The changing skies of this land, in this season, make me dance.  I like the storms that rip across the skies, the instant change from hot to cool.  I like the banging heavens, the living clouds, the pounding water that is here one moment and gone the next.

It feels productive and energetic.  It feels like the beginning of a show, the opening of a new book, the birth of a new life, with all its curtain opening glory.

Changing skies means changing seasons, possibility, newness and energy.

But skies that stay the same, I have a problem with.  Like the grey that remains for weeks, for months, on the west coast of Canada, unending drizzle lulls me into a place of weariness, and a feeling of suffocation. 

It’s the slow drizzle I have a problem with.  It’s the unending burning sun I cannot handle.  Same, same chimodzi-modzi.  The drip, drip of regular life.  Or the beating down sun of hot season here, the radiating heat of the rigorous routines of life that fuel boredom and confusion. 

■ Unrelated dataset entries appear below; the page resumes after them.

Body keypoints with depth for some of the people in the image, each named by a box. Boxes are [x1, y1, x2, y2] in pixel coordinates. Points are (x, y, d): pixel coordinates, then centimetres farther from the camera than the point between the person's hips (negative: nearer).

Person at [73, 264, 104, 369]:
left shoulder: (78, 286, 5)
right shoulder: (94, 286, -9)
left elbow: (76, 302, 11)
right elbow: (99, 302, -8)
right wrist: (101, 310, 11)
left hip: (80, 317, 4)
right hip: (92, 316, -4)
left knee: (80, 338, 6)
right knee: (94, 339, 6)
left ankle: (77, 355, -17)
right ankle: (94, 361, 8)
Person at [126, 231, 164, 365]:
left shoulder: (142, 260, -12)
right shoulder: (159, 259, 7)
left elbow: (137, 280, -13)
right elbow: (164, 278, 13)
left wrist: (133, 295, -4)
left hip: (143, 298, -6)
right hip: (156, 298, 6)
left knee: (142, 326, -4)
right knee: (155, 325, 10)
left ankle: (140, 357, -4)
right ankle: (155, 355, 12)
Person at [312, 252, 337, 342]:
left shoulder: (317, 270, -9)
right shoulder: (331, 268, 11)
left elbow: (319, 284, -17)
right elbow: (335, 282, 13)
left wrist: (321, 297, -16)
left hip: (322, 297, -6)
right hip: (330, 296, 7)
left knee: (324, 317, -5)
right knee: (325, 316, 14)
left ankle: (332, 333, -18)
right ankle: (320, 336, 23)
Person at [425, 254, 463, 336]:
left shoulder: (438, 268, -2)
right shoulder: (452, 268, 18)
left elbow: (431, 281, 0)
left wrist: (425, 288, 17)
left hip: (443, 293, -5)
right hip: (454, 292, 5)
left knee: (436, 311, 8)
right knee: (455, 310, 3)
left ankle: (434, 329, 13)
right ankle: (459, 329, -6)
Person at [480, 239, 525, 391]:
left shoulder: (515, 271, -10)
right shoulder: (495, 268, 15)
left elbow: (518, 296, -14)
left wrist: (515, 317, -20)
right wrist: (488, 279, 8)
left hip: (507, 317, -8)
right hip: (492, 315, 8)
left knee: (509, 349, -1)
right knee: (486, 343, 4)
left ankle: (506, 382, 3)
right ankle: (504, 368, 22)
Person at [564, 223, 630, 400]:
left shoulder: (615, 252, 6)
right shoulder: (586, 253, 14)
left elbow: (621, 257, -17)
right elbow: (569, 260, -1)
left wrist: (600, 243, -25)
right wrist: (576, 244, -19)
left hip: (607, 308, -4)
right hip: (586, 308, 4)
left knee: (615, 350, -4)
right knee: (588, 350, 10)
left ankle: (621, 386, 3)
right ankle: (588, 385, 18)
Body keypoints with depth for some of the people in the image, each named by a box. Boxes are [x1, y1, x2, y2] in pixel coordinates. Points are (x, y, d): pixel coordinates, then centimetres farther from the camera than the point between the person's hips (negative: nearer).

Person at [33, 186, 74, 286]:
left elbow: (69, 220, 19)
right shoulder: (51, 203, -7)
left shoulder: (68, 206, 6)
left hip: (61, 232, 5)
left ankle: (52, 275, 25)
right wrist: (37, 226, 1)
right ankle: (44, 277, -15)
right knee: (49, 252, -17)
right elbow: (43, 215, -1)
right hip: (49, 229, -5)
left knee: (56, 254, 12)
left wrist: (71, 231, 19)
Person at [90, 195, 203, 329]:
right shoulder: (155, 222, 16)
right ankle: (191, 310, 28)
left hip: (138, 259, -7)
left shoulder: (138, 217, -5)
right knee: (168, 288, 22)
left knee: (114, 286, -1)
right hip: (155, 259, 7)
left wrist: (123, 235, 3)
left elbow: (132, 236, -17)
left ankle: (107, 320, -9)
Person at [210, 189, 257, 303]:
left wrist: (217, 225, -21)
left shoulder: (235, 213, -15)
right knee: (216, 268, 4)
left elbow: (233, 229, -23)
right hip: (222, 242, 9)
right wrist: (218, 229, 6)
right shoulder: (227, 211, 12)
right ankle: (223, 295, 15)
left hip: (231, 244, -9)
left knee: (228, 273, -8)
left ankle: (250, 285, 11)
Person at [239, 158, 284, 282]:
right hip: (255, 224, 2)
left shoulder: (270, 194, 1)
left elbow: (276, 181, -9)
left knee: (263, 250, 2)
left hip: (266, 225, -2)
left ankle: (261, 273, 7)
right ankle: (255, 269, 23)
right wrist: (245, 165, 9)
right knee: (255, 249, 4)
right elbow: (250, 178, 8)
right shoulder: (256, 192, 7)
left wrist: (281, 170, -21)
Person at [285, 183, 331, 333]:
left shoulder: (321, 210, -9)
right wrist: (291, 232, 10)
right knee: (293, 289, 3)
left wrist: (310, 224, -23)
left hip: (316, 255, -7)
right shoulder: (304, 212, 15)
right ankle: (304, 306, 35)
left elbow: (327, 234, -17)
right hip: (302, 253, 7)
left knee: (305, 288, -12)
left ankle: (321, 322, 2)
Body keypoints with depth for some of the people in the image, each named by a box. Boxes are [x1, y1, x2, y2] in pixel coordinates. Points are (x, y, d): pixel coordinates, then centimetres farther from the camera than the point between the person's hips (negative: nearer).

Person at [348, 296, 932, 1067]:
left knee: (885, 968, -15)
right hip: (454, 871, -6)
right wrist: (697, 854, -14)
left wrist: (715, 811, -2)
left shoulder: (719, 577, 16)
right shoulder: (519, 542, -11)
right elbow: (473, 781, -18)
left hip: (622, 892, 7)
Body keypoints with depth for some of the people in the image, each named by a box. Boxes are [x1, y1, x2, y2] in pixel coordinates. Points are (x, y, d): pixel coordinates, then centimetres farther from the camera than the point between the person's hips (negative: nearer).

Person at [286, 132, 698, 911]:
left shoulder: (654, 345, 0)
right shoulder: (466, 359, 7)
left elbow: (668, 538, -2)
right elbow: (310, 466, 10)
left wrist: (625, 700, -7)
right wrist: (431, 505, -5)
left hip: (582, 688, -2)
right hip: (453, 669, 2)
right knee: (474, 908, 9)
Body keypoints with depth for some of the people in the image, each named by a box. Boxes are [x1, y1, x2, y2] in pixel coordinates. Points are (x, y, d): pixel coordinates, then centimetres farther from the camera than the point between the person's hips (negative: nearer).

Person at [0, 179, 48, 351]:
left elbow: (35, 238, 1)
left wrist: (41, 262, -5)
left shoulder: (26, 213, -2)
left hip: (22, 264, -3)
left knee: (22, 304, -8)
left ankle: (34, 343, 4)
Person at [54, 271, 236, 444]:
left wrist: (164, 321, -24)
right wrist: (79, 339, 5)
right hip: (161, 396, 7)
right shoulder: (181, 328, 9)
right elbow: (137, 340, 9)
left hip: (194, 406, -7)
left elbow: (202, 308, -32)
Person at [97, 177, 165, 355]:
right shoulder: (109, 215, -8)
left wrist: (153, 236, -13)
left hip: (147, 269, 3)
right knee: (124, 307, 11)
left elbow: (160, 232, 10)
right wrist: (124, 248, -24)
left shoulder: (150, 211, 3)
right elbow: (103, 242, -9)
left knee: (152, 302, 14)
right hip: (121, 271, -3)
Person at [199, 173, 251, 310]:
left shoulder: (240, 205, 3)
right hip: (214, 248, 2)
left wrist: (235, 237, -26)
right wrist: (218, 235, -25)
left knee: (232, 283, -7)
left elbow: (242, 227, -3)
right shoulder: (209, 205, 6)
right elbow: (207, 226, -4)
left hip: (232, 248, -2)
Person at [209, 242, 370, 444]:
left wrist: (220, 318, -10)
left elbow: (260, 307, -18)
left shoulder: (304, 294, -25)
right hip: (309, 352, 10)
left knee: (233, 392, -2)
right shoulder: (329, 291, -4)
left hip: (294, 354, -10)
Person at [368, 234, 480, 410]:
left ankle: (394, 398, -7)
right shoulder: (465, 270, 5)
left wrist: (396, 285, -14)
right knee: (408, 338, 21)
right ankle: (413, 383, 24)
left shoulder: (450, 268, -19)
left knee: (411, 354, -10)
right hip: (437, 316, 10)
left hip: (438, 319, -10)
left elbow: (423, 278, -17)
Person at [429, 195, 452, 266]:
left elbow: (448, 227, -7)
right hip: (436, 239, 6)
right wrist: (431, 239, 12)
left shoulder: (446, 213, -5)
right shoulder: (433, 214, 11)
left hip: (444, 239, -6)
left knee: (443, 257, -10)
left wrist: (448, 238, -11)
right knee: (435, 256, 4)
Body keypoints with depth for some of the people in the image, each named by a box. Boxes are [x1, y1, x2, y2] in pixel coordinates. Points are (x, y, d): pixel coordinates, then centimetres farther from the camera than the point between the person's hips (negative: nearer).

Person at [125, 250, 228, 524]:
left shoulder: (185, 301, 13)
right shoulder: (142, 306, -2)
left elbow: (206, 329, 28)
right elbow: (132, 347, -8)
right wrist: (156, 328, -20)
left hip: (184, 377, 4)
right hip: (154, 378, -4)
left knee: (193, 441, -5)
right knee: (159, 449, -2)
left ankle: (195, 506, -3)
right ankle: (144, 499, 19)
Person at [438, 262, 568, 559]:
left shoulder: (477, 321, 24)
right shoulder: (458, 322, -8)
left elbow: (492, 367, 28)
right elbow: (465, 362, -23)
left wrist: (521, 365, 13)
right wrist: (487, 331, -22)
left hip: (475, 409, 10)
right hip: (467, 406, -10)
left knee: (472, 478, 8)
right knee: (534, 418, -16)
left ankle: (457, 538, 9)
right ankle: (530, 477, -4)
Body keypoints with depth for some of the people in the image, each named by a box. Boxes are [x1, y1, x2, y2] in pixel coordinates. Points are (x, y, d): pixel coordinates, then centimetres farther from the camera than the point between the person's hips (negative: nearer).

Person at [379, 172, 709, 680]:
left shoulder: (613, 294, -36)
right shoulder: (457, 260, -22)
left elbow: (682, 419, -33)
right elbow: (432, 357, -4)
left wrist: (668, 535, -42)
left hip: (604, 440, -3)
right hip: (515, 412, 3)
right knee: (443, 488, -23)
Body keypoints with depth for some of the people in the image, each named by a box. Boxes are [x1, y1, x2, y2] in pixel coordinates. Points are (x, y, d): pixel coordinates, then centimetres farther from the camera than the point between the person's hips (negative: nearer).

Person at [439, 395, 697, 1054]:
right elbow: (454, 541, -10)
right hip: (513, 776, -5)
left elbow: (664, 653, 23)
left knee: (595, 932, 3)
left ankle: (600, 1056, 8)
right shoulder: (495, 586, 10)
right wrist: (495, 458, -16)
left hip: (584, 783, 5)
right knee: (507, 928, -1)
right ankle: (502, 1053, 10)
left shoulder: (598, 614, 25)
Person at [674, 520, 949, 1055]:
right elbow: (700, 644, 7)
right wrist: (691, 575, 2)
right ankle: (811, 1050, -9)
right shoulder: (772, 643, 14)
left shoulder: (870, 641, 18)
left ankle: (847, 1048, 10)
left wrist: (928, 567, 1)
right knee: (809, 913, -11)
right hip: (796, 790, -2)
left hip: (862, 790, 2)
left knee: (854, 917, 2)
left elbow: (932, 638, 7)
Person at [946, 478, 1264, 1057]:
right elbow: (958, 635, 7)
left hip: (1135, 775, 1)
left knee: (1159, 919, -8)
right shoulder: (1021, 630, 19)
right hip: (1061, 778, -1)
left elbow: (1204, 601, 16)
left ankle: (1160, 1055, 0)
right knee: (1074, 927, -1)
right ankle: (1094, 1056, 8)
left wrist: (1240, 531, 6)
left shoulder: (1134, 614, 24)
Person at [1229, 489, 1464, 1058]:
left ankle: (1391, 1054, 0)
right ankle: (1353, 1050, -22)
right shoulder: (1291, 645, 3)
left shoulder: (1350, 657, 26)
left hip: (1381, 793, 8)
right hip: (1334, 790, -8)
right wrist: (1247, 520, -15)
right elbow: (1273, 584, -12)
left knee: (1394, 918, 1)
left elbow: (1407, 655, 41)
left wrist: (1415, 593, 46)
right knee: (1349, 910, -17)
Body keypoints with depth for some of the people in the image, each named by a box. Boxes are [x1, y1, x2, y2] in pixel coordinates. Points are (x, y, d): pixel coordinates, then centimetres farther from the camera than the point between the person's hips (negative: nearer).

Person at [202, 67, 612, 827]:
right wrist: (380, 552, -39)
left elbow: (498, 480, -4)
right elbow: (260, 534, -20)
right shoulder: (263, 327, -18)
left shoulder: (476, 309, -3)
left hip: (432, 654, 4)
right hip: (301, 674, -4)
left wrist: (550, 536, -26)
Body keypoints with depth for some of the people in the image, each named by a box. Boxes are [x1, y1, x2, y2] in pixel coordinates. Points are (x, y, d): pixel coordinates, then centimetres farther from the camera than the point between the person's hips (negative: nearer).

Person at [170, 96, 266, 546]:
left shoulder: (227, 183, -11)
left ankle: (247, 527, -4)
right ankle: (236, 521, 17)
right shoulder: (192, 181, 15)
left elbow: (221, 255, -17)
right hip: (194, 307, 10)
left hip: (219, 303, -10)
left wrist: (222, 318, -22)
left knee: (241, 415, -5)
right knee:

But more of life is the drizzle.  More of life is the same.  Slowly changing, slowing growing, slowly aging, slowly developing, slowly dreaming, slow things.  It is not lost on me that my lack of appreciation of the slow things causes me to welcome discontent too often.  I am well aware that my itching feet and restless nature cause me to always look for changing skies instead of getting to the work of living underneath the grey ones or the continuously hot ones.

There is beauty in the slow things.  There is meaning in the small changes.  There is significance in the never-ending grey wispy fog just as much as the clamoring clouds.  Each become more precious in light of the other.  Each become more satisfying.

Roll onwards, clouds.  Creep slowly, seasons.  I will behold and bear witness and learn to sit under your shadow and live and love all the same.